The four-aspect formulation of the kingdom was proposed by those dispensationalist theologians that desire to make some kind of connection between the church and an earthly manifestation of the kingdom of God. Dispensationalists such as Ryrie affirm that the church is not equal to the Davidic or messianic kingdom promised in the Old Testament. However, Ryrie attempts to establish a connection between the church and the kingdom of God beyond McClain’s idea of the universal kingdom to which all entities belong. Ryrie uses the term spiritual kingdom to refer to that aspect of God’s rule that is evident in the lives of believers. The term mystery form of the kingdom refers to the broader idea of “Christendom.” This covers any earthly manifestations of God’s rule between the first and second advents of Christ. This time frame was not prophesied by the prophets in the Old Testament, but rather it is a mysterious phase of the kingdom that Christ revealed to his disciples through various parables in Matthew 13.

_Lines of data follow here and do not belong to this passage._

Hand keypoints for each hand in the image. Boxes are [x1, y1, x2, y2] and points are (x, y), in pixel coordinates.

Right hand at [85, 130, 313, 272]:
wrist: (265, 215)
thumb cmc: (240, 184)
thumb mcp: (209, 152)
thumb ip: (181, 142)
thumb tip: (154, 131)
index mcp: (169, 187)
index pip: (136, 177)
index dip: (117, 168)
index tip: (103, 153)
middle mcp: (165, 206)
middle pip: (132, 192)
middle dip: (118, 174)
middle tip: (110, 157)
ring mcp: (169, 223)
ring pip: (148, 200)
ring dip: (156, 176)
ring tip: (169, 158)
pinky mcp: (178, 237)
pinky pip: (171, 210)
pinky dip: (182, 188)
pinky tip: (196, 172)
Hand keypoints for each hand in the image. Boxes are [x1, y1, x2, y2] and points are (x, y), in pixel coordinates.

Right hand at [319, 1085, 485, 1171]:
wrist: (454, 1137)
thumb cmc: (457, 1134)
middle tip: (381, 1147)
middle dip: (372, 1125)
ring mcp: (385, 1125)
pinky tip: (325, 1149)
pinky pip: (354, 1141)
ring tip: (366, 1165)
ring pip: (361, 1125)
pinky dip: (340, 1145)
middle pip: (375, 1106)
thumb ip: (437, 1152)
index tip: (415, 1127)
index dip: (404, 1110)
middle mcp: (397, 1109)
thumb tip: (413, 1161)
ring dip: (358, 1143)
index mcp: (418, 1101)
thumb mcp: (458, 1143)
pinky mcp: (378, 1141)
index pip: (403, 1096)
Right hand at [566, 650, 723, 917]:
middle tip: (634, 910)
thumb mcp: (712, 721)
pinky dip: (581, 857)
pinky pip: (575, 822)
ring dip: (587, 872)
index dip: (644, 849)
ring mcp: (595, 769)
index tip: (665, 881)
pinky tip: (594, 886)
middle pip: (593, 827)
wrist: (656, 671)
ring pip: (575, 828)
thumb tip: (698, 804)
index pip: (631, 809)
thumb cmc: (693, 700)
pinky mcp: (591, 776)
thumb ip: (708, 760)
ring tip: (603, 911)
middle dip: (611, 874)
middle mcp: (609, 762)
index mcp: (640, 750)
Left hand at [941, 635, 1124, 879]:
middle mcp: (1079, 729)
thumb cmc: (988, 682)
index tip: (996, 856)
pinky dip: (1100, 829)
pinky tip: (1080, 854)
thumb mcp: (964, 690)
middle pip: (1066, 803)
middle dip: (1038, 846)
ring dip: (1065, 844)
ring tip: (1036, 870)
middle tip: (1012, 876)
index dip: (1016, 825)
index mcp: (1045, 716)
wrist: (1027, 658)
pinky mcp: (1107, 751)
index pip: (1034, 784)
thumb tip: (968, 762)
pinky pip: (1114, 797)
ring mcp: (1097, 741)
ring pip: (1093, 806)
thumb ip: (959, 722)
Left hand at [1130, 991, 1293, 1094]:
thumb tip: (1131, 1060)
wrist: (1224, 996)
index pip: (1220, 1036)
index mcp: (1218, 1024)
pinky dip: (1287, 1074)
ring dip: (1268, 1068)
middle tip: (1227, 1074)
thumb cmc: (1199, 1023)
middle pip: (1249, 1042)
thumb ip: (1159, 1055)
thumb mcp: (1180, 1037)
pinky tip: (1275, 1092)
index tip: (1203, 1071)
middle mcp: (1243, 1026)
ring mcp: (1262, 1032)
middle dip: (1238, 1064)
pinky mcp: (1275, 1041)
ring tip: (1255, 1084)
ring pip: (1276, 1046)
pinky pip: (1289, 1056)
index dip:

J. Dwight Pentecost opened the door to a closer relationship between the church and the kingdom of God. Pentecost holds to four aspects of the kingdom of God, but his designations are much different. He uses the terms the eternal kingdom, the past theocratic kingdoms, the present theocratic kingdom, and the future theocratic kingdom. Pentecost’s concept of the present theocratic kingdom is not much different from the mystery form of the kingdom held by Ryrie and Walvoord, but his terminology blurs the sharp distinctions that other dispensationalists have commonly held. The terminology seems to suggest one earthly kingdom manifested in three different phases. Pentecost, however, still maintains that the church is different from the messianic kingdom promised in the Old Testament.
Several articles could be written on the different views of the Kingdom of God within dispensationalism. I have tried to map out the major views and in so doing went just a bit over 3,000 words. Thank you for your patience as I needed a few extra words to maintain some degree of accuracy.